INFORMATION PROVIDED: Begin

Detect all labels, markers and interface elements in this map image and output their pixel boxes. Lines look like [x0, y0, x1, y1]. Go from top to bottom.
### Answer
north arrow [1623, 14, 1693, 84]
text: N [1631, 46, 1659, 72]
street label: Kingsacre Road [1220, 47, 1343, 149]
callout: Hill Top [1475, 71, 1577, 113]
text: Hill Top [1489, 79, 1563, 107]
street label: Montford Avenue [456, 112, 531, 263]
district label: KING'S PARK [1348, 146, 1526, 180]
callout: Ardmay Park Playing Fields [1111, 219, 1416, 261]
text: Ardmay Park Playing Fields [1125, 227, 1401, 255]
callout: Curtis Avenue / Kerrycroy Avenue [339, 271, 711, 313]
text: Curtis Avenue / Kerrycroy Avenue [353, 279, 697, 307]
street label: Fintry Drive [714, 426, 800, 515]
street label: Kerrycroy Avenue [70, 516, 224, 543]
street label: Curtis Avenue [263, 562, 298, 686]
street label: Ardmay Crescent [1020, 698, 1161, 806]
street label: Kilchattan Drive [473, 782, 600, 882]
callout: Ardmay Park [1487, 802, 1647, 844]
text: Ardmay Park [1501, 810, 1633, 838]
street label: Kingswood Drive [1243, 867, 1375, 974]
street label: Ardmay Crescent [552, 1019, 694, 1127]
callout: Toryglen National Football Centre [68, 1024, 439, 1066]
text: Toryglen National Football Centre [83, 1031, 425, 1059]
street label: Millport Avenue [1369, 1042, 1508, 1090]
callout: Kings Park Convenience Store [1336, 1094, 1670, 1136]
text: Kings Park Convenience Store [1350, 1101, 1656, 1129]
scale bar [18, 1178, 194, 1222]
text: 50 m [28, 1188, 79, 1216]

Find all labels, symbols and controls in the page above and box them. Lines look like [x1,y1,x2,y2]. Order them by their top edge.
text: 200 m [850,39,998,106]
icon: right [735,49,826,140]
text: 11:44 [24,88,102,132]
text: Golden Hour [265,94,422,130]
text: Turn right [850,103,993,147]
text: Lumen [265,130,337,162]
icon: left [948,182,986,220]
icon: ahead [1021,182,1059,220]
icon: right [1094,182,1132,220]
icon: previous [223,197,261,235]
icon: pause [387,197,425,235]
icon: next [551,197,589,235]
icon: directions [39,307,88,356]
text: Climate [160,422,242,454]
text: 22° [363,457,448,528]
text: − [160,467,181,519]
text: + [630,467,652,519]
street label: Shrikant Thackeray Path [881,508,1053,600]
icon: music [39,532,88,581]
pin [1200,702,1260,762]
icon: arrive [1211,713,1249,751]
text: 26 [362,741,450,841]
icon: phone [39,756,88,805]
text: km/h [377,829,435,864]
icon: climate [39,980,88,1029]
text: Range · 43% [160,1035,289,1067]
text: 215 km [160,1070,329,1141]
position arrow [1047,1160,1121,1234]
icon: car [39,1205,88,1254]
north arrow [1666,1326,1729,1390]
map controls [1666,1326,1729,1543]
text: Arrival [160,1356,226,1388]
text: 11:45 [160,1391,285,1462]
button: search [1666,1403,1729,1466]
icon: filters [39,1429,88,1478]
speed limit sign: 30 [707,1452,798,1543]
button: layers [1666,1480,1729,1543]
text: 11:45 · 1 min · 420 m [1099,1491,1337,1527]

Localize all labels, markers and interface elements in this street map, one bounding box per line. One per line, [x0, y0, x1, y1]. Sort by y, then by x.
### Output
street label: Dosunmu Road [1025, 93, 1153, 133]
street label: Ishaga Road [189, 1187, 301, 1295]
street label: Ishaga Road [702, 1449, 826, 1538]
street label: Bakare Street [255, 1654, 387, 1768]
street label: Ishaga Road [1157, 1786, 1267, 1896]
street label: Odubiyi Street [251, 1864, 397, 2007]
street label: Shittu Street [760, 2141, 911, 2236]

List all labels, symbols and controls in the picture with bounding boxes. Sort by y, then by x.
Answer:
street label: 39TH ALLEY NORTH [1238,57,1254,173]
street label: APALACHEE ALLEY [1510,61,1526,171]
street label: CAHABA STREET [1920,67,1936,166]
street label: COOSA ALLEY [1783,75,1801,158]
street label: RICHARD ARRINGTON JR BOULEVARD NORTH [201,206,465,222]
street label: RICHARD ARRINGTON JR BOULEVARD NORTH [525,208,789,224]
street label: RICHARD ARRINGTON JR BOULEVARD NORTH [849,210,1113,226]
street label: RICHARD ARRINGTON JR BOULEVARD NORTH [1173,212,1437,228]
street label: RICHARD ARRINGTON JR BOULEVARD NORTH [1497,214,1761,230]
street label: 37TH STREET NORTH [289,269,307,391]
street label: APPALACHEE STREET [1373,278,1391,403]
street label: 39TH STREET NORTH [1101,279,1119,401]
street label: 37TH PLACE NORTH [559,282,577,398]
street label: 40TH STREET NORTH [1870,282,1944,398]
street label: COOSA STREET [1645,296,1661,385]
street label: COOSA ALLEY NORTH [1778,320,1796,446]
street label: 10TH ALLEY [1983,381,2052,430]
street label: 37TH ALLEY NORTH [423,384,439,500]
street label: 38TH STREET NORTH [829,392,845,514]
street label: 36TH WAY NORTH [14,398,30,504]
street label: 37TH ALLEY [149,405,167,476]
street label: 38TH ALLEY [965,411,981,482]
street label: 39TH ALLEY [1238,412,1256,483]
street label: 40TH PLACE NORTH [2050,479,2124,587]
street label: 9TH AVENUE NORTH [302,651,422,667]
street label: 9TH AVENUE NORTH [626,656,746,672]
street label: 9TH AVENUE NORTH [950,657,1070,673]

INFORMATION PROVIDED: End

WORK REQUEST
Your answer must be every line from the listing above that holds the string "Fields".

OUTPUT
callout: Ardmay Park Playing Fields [1111, 219, 1416, 261]
text: Ardmay Park Playing Fields [1125, 227, 1401, 255]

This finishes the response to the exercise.